SF has always prided itself on its community, the connection between authors and their readers established and maintained through conventions, fanzines, and now through the Internet as well. With excerpts already a familiarity to many readers, it is no surprise that so many authors and publishers have chosen this method of promotion. But like many techniques, if it is done poorly, the benefit is lost.
Reviewing the use of online samples by the above-named authors and publishers, certain common points emerge:
- User-friendliness: The reader must be able to find the excerpt, not only by having the right URL to hand, but by the web designer providing a clear, intuitive navigation scheme and by the web site owner emphasizing the importance of samples as a marketing tool, so that the reader may find excerpts in a matter of seconds, rather than minutes.
- Accessibility: The reader must be able to read the excerpt. If presented in a web browser, the background and text colors as well as font size must not cause immediate eyestrain. If presented in another format, it is better to use a popular freeware format that is already familiar to the reader and does not require extra time for installation. If presented as a scanned page (as Amazon.com often does), the scan must appear in a size suitable for comfortable reading. Web designers should also take into account that many Internet users use assistive technology to surf the Web.

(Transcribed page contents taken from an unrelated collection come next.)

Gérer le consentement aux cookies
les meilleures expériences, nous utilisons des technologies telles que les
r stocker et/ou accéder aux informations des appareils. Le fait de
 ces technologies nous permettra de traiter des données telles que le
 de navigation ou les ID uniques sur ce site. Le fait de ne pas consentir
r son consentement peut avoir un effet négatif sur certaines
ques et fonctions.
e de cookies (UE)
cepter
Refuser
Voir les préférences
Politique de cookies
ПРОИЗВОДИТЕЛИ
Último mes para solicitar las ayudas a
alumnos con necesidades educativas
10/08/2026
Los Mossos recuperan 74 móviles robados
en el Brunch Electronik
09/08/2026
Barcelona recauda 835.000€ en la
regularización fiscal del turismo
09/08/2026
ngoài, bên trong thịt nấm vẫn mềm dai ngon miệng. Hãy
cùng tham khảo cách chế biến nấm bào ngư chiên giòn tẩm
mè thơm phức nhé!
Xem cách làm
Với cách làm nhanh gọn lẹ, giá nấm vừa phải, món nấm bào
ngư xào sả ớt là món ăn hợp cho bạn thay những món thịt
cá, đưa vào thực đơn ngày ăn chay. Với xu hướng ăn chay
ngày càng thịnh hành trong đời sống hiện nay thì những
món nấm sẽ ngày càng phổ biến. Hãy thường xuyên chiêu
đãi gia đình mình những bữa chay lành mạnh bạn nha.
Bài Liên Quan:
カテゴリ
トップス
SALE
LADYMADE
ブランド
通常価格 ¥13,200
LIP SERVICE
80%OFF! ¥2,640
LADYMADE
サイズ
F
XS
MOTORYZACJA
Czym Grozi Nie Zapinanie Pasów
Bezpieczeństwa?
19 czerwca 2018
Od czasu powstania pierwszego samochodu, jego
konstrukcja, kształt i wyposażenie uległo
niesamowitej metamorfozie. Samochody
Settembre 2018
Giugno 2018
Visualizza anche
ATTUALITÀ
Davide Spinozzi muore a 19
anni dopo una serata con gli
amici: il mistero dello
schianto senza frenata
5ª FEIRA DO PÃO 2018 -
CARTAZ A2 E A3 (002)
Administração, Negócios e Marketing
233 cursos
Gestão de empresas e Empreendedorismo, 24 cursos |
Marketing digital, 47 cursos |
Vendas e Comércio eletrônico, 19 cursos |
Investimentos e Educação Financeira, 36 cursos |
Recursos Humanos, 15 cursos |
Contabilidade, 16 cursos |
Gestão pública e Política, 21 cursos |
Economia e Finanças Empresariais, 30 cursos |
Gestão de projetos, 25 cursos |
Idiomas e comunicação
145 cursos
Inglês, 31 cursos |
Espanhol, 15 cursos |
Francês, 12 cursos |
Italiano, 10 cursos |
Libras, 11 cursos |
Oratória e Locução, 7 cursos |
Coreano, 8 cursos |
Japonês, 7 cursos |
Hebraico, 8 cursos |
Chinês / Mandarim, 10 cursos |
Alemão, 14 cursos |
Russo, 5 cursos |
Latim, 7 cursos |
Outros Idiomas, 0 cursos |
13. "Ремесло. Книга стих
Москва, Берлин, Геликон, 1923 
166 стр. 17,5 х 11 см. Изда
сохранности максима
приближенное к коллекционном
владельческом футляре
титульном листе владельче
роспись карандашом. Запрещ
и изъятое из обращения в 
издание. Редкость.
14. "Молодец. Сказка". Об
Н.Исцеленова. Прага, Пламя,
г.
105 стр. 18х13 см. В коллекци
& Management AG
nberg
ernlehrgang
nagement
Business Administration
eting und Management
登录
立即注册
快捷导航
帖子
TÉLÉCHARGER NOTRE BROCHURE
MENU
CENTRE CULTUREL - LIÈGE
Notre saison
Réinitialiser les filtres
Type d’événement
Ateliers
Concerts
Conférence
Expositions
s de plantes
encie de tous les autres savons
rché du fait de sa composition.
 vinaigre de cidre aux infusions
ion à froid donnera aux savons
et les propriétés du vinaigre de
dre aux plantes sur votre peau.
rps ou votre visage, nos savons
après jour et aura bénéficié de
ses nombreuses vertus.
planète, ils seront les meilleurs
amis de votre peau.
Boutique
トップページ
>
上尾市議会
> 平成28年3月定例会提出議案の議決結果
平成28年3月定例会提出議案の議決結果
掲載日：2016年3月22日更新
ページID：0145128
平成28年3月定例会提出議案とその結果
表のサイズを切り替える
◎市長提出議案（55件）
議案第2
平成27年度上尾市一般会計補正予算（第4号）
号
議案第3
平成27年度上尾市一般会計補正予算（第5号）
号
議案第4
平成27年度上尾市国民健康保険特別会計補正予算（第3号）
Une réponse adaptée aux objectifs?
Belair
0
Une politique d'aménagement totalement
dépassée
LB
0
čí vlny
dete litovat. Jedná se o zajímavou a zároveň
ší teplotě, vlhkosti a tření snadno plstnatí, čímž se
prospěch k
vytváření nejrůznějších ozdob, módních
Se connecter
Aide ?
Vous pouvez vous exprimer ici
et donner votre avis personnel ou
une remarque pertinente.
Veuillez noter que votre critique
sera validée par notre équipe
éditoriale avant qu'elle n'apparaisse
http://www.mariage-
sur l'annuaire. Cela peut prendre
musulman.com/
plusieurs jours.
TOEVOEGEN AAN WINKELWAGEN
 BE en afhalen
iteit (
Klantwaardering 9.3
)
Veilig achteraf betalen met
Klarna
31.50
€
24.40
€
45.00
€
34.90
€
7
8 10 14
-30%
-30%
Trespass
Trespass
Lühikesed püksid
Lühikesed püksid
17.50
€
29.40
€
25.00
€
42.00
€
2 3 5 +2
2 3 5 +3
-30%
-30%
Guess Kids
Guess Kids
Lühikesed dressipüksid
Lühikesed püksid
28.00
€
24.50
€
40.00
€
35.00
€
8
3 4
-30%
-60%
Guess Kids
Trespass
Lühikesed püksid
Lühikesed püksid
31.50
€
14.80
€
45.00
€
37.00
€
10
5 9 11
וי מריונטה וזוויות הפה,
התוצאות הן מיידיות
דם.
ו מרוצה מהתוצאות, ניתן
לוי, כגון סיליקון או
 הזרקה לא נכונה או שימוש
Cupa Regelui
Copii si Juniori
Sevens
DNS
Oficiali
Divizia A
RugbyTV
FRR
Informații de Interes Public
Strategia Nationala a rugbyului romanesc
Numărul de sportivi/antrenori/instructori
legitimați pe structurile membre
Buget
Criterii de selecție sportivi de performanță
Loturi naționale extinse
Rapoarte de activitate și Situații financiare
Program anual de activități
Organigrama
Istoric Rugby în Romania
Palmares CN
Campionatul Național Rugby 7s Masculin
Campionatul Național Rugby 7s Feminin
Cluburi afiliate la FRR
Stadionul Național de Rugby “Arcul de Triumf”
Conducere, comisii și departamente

- Reader-friendliness: The excerpt must be chosen to tantalize readers, not infuriate them with a scene that ends in mid-sentence or bore them with a scene that does not appeal to their sense of wonder. Cover art and purchasing information could also be included.
- Variety: Readers will be less likely to re-visit your web site if the same samples are up month after month after month. Depending on the circumstances, you could simply add new samples to your online archive, or you could offer a completely new set of samples on a regular basis. If you write short fiction as well as longer forms, you may wish to consider posting one or two short stories in their entirety (depending on the rights situation) as well as an excerpt from a longer work.
Of all the self-marketing tools available to a writer, online samples can be one of the cheapest and easiest to try. Assuming you own the electronic rights, you can either hire a web designer to add samples to your web site, or you can do it yourself; the latter option requires an investment of time and effort but not as much money, while the former may cost more money but could let you take advantage of a professional’s skills and experience. Perhaps most importantly, online samples can help you develop a virtual community with your readers, creating a core of fans who will eagerly await your next publication.